Nonetheless, the benchmark S&P 500 index was down 10.6 percent from its April 23 high in what is traditionally considered a correction as investors fled risky assets on fears the euro zone's debt crisis will crimp global growth.

Bank shares rose a day after the U.S. Senate approved a sweeping overhaul of regulation of Wall Street firms, capping months of wrangling over the biggest changes since the 1930s.

The Senate bill reduced uncertainty on what the final bill will look like, analysts said, which could still be watered down in negotiations with the House. Bank stocks jumped after having taken a beating on expectations the bill would cut profits. JP Morgan Chase & Co was the Dow's top boost, surging 5.9 percent to $40.05.

It seems to be a little less onerous than people had anticipated, but the devil's in the details and there's still a lot to play out on that, said David Katz, chief investment officer at Matrix Asset Advisors in New York.

The Dow Jones industrial average <.DJI> gained 125.38 points, or 1.25 percent, to 10,193.39. The Standard & Poor's 500 Index <.SPX> jumped 16.10 points, or 1.50 percent, to 1,087.69. The Nasdaq Composite Index <.IXIC> rose 25.03 points, or 1.14 percent, to 2,229.04.

Trading was choppy throughout the session as May equity options and some options on stock indexes will stop trading at Friday's close and settle on Saturday.

I think that May expiration is adding a little bit more volatility to the market, said Joe Cusick, senior market analyst at online brokerage optionsXpress in Chicago.

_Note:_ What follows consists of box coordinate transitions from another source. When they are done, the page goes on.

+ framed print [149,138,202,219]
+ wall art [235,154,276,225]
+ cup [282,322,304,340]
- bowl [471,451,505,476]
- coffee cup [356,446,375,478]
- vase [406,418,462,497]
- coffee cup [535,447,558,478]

Early in the session the S&P 500 briefly fell below its lowest level of the May 6 flash crash. For the week, the S&P ended down 4.2 percent, the Dow lost 4 percent and the Nasdaq was down 5 percent.

The Senate bill must now be merged with a measure approved in December by the U.S. House of Representatives. Top Democratic lawmakers said they aim to get a bill approved by a House-Senate conference committee to President Barack Obama to sign by July 4.

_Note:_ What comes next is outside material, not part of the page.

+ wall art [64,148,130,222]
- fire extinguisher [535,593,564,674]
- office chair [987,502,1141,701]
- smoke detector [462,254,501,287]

Bank of America Corp rose 4.7 percent to $15.99, while the S&P financial sector index <.GSPF> gained 3.6 percent.

Goldman Sachs Group Inc advanced 3.3 percent to $140.62 on rumors of a possible settlement with the Securities and Exchange Commission of fraud charges, though sources familiar with the matter said no agreement had been reached.

Helping to ease worries about sovereign debt, Germany's parliament approved a bill to allow the country to contribute to rescue aid for Greece and other euro zone nations burdened with high debt loads.

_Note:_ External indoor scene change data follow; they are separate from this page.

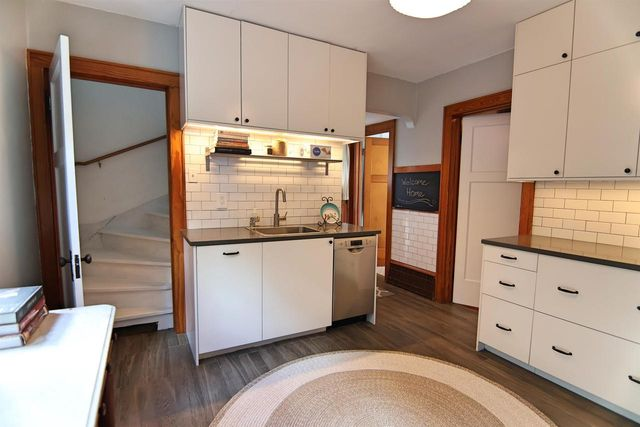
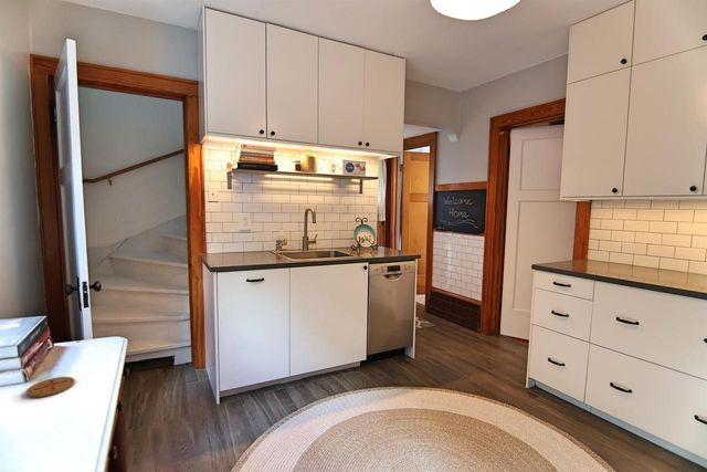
+ coaster [25,376,76,398]
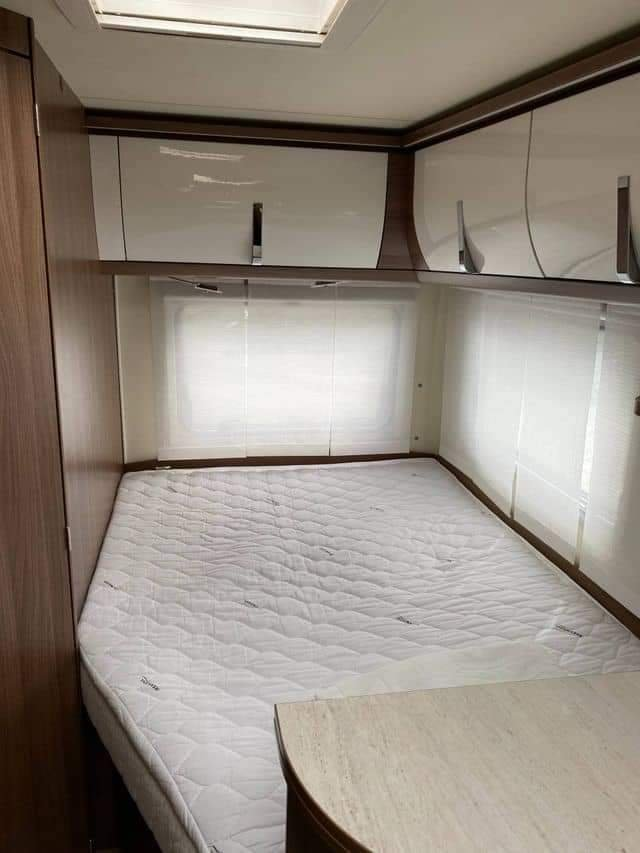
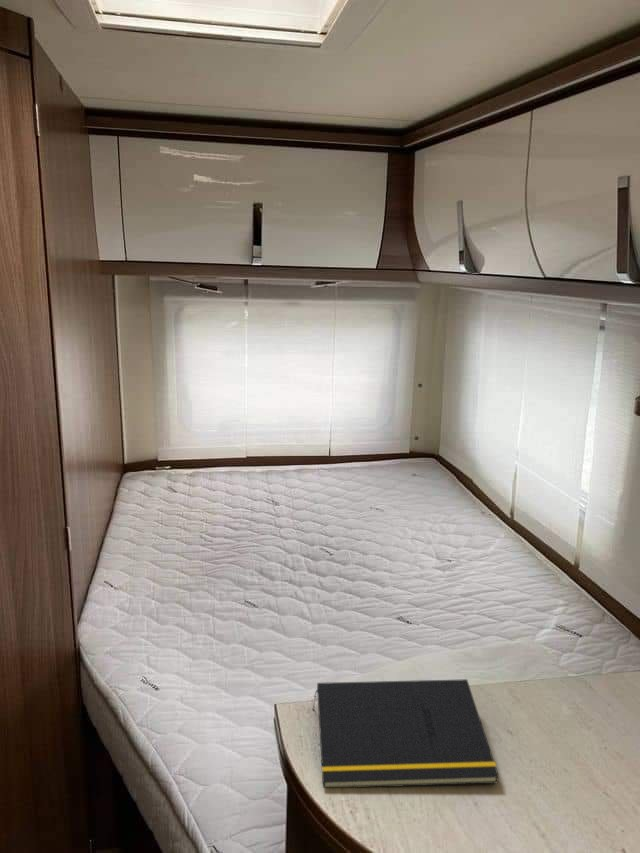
+ notepad [311,678,500,789]
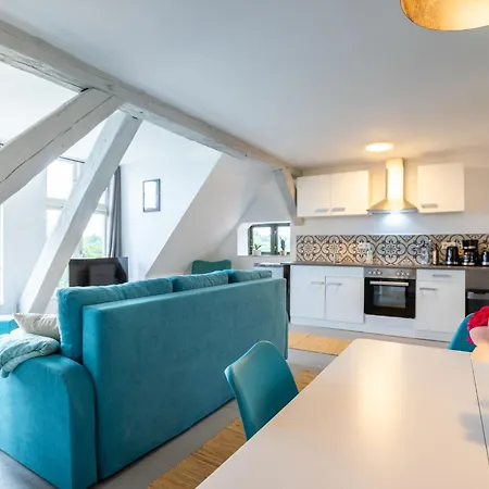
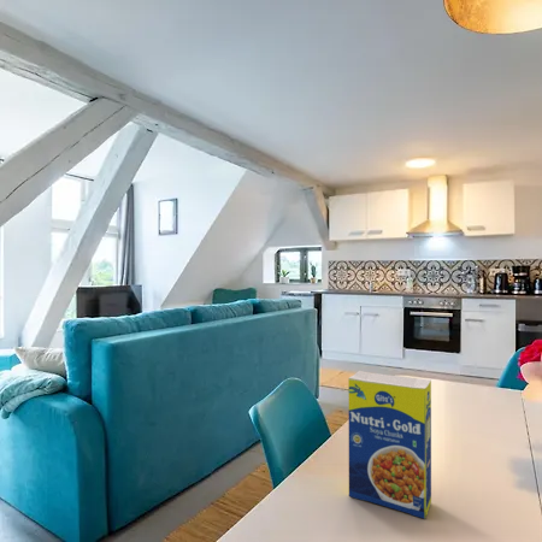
+ legume [347,370,432,520]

In earnings news, Dell Inc fell 6.8 percent to $13.35 a day after reporting a gross margin that fell short of analysts' forecasts.

Investors were also tempted back into the market after a nearly 4 percent sell-off on Thursday, the biggest one-day drop since April 2009, that left stocks at cheap valuations.

There's a complete disconnect between benign levels of both interest rates and inflation and the fact that S&P 500 multiples are so low when the economic fundamentals in the U.S. are still pretty positive, said Phil Orlando, chief equity market strategist, at Federated Investors, in New York.

At Thursday's closing level, the S&P 500's 14-day Relative Strength Index had fallen below 30 for the first time since the benchmark hit 12-year lows in March 2009, indicating the index was oversold.

Volume was strong for a second day in a row with about 14.69 billion shares traded on the New York Stock Exchange, the American Stock Exchange and Nasdaq, well above last year's estimated daily average of 9.65 billion.

Advancing stocks handily outnumbered declining ones on the NYSE by 2,348 to 740, while on the Nasdaq, advancers beat decliners 1,737 to 939.